Though my parents saw you as my habit early on, I knew better. You were my friend and my lover. They limited my consumption until, at the age of 5, I became a vegetarian. As their concern with my low caloric intake grew, I was allowed to eat anything. And I chose you most every time.
Getting out of bed was never hard for me as I knew you would be there waiting to be poured into a plastic bowl (I was yet to discover that glass bowls suited you better) and covered with copious amounts of dairy. In fact, there have been many seasons of milk product variance- from parental controls of skim milk all the way through the days when dad was convinced that unprocessed-farm milk, straight from the udder, was the better option. The milk mattered not. It was needed, but peripheral of you, the true north of my desire. Milk is our third wheel. One we gladly allowed to come along, but these were our moments together- milk just happened to be there.
Though there have been varying phases of sugar content, each option has been welcomed with open arms and scooped hand-to-mouth with the same affection and indiscretion- charms and oats alike. Who can forget the college days of discovery whereby Cap’n Crunch became a staple and I broke free of the oppressive rhetoric that you were reserved for breakfast.
And it was you who kept me regular. You who tirelessly worked to keep my bowels moving. I am clockwork; and you have always ensured the clock was wound. I think this virtue of yours is oft overlooked- as though we have grown too pretentious to acknowledge that you do what eggs or pancakes never could. Everyone agrees that the first meal of the day is also the most important. And that must feel good for you to hear as I know you can feel as though you are undervalued and overlooked.
It is all this history and the vast storage house of shared memories that make this letter so hard to write. Because I am saying goodbye. I know I have threatened and balked before, but this is the end of us and I am sorry it has come to this. I never saw the day coming and now that it is here, I must say the thought of mornings without you frightens me more than I let on.
It’s just that I am thirty-six now; closer to fifty than twenty. My metabolism is waning and with the kids, I can no longer head out for jogs as I once could. I have skimped on lunch and dinner in order to let you hang around for long enough. And we both know that I unable to reserve my passions and just partake of your fiber-filled morsels of goodness for one or two days a week. I have a problem and cold turkey will be the only way to an end.
The price of our encounters have risen in costs faster than inflation and the cheapish, generic versions of you have never sufficed.
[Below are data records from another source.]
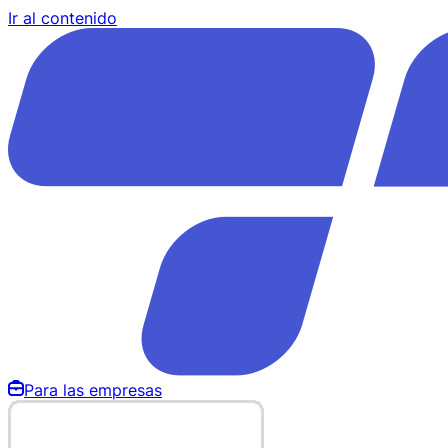
Ir al contenido
Para las empresas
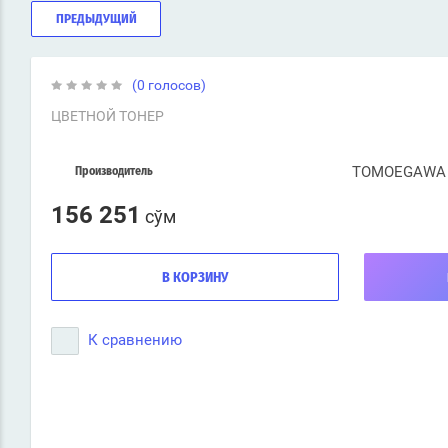
ПРЕДЫДУЩИЙ
(0 голосов)
ЦВЕТНОЙ ТОНЕР
TOMOEGAWA
Производитель
156 251
сўм
В КОРЗИНУ
К сравнению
Besides, I have tired of the looks that I get when I mention you in public. This has been a problem for us since I turned 8 and try as you may to convince me that Presidents partake, I still feel foolish.
I don’t know what I will eat instead. Weight loss and withdrawals are a real possibility, but a road I am willing to walk to be rid of you. Who knows, maybe my recovery will be one that encourages other entrapped within the amorous arms of flakes and frosting. Admittedly, I may still indulge in reading the back of your box in the morning, as I have never had to face my family at the breakfast table and do not know what that may be like.
So, I am unsure of how to end this letter to you as we know that these sort of things are never easy. I will see you in the smiles of my children as they grow up knowing you for themselves. But I must move on to bagels, grapefruits and oatmeal now. I wish that I could stay young forever as you have somehow managed to do.
May the wind be at your back Snap & Crackle.
Pop, you were always my favorite.
You will always be with me in my heart
as well as in the muffin top that spills out over my belt.